Problem: Could you write out the lines again, starting at the one containing "scientific name: Maianthemum bifolium" and ending at the one containing "genus: Dejeania", substituting "division" for "phylum" and leaving everything else unchanged?

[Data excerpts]
______

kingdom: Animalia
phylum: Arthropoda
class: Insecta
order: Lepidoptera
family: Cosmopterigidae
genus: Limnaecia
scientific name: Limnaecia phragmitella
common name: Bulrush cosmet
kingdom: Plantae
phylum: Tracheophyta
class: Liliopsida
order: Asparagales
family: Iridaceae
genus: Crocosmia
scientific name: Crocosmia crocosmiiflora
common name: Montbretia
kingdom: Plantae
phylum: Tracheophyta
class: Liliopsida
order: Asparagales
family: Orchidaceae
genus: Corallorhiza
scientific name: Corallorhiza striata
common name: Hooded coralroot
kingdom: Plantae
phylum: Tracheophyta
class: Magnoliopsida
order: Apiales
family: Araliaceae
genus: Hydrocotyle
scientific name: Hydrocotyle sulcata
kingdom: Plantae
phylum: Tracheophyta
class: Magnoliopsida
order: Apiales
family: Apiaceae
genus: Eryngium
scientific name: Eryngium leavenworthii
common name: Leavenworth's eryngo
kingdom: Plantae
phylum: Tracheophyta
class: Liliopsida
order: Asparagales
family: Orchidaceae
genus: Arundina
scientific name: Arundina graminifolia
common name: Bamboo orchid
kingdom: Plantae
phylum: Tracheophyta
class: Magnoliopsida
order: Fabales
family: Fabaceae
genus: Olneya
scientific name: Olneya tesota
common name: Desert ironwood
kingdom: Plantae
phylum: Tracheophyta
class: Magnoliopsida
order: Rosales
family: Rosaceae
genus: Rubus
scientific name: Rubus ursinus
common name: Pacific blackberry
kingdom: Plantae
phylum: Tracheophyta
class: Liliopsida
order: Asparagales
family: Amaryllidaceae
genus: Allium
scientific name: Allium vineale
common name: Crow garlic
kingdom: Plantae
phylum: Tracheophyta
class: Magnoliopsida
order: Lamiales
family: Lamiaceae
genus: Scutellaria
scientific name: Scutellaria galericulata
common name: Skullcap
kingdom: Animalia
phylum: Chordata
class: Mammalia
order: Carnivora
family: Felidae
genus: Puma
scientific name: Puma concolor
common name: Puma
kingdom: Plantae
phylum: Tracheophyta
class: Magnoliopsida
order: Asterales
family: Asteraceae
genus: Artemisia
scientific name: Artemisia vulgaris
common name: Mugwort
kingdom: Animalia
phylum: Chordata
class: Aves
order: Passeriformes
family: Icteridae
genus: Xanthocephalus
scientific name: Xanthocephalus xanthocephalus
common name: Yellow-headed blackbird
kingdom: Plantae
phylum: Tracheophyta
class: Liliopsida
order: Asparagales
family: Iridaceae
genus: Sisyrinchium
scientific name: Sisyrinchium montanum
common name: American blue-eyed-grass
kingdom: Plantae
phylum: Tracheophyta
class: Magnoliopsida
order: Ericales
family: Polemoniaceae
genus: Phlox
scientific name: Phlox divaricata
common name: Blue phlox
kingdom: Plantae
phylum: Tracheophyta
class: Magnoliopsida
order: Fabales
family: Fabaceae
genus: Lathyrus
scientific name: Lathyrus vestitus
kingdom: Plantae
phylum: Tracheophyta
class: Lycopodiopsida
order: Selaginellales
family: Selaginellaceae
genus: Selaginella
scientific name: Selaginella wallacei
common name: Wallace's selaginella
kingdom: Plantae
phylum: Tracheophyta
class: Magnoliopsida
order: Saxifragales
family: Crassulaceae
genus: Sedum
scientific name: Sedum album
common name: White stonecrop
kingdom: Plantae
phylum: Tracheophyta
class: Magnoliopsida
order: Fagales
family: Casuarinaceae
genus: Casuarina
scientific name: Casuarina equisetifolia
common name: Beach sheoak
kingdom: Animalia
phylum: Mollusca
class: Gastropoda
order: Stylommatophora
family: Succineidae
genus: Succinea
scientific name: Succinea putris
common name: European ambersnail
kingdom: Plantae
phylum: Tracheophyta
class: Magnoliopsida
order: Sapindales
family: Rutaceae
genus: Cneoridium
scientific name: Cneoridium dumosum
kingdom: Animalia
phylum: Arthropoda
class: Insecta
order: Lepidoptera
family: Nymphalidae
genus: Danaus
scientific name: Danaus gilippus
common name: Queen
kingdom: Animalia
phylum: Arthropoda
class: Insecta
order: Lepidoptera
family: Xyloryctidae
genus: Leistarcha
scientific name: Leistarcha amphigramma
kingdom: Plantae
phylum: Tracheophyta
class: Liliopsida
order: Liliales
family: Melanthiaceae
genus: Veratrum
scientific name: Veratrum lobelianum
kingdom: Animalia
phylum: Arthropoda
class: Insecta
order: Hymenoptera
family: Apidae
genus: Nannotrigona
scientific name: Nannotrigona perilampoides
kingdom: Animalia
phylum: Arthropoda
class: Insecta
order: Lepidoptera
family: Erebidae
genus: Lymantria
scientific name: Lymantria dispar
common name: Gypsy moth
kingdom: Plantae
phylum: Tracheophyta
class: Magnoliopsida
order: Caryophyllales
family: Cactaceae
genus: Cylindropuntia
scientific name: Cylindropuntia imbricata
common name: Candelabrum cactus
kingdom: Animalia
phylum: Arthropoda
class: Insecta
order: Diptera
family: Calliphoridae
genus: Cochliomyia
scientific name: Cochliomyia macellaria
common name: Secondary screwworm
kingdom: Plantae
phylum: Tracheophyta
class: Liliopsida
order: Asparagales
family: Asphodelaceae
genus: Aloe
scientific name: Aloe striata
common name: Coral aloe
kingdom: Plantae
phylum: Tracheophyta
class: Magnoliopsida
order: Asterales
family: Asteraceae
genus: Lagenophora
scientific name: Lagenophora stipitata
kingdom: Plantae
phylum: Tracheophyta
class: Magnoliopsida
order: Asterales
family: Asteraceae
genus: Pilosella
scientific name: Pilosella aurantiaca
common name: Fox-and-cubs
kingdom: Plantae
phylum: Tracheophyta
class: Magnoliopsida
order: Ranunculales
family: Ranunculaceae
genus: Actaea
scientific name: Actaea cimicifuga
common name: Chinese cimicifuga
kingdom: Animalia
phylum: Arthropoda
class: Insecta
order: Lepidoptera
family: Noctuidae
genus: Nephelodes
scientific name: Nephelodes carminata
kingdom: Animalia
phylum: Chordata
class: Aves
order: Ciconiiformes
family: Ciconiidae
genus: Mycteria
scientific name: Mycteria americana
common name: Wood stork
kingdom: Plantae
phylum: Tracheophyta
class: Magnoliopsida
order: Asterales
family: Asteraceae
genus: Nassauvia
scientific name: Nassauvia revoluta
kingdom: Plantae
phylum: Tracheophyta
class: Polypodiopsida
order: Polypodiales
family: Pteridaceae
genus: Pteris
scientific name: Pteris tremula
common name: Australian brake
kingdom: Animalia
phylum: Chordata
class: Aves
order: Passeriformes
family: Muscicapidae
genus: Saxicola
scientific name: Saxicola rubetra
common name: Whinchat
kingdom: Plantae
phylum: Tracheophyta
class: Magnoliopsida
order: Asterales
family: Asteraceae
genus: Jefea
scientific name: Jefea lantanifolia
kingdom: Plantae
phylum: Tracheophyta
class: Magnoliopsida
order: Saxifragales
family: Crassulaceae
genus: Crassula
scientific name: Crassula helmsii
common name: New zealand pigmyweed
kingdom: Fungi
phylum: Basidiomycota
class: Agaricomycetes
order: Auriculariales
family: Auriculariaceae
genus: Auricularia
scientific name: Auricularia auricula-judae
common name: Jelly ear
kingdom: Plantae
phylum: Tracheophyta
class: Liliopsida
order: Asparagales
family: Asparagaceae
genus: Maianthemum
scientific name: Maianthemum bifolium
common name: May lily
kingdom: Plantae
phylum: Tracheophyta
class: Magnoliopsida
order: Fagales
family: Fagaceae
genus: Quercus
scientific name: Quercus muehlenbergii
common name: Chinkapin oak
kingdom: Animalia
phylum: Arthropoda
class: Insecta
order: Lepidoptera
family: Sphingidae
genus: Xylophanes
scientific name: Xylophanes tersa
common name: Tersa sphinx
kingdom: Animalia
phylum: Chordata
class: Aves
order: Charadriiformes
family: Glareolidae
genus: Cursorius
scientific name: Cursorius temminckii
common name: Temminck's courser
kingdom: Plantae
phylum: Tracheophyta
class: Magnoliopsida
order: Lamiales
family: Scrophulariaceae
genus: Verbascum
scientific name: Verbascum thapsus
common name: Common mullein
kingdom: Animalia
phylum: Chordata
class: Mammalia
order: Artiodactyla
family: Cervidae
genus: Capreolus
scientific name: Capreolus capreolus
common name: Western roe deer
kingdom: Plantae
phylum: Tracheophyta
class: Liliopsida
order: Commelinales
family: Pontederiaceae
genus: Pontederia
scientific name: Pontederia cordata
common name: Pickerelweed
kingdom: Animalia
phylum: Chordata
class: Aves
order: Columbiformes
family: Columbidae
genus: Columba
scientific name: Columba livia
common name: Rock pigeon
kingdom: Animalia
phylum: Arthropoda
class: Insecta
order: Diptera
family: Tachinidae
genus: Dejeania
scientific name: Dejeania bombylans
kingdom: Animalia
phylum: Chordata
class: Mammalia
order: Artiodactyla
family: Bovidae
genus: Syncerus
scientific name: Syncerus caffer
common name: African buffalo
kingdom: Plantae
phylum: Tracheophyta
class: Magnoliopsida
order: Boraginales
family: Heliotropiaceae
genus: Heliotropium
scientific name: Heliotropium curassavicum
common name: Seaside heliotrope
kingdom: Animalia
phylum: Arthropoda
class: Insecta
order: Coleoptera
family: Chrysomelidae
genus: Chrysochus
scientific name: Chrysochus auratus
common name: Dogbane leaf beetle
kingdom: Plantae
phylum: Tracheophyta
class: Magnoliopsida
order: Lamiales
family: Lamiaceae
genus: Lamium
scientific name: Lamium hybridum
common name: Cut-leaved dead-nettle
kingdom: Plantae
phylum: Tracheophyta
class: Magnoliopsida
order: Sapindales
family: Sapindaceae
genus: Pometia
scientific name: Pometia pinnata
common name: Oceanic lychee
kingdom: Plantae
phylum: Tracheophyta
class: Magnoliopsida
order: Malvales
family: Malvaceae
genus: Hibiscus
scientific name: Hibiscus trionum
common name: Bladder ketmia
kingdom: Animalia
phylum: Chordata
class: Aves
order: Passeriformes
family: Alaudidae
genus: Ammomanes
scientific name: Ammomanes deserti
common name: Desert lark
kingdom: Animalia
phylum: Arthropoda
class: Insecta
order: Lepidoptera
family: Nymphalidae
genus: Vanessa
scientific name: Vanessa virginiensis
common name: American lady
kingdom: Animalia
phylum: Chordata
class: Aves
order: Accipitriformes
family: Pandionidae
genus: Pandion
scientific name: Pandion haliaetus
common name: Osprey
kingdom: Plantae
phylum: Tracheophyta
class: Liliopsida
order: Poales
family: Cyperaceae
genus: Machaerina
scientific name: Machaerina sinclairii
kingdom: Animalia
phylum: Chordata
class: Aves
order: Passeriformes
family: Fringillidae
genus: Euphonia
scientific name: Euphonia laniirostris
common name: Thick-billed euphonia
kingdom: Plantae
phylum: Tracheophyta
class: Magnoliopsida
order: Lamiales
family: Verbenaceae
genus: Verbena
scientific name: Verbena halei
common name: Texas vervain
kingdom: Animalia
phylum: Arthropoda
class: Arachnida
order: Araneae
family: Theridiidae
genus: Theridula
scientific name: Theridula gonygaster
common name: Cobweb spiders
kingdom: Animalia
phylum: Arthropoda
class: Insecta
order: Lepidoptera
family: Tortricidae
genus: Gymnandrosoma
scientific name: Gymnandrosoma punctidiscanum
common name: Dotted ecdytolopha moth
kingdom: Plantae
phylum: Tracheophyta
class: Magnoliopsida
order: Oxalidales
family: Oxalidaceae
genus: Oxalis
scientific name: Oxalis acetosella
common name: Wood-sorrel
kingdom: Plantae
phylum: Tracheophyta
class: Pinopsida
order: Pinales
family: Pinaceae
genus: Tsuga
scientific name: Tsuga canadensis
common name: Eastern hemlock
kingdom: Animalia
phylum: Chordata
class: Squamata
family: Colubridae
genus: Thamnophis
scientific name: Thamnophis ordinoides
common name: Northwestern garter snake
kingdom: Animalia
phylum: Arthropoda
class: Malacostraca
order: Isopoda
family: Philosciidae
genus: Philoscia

______

Written reply:
scientific name: Maianthemum bifolium
common name: May lily
kingdom: Plantae
division: Tracheophyta
class: Magnoliopsida
order: Fagales
family: Fagaceae
genus: Quercus
scientific name: Quercus muehlenbergii
common name: Chinkapin oak
kingdom: Animalia
division: Arthropoda
class: Insecta
order: Lepidoptera
family: Sphingidae
genus: Xylophanes
scientific name: Xylophanes tersa
common name: Tersa sphinx
kingdom: Animalia
division: Chordata
class: Aves
order: Charadriiformes
family: Glareolidae
genus: Cursorius
scientific name: Cursorius temminckii
common name: Temminck's courser
kingdom: Plantae
division: Tracheophyta
class: Magnoliopsida
order: Lamiales
family: Scrophulariaceae
genus: Verbascum
scientific name: Verbascum thapsus
common name: Common mullein
kingdom: Animalia
division: Chordata
class: Mammalia
order: Artiodactyla
family: Cervidae
genus: Capreolus
scientific name: Capreolus capreolus
common name: Western roe deer
kingdom: Plantae
division: Tracheophyta
class: Liliopsida
order: Commelinales
family: Pontederiaceae
genus: Pontederia
scientific name: Pontederia cordata
common name: Pickerelweed
kingdom: Animalia
division: Chordata
class: Aves
order: Columbiformes
family: Columbidae
genus: Columba
scientific name: Columba livia
common name: Rock pigeon
kingdom: Animalia
division: Arthropoda
class: Insecta
order: Diptera
family: Tachinidae
genus: Dejeania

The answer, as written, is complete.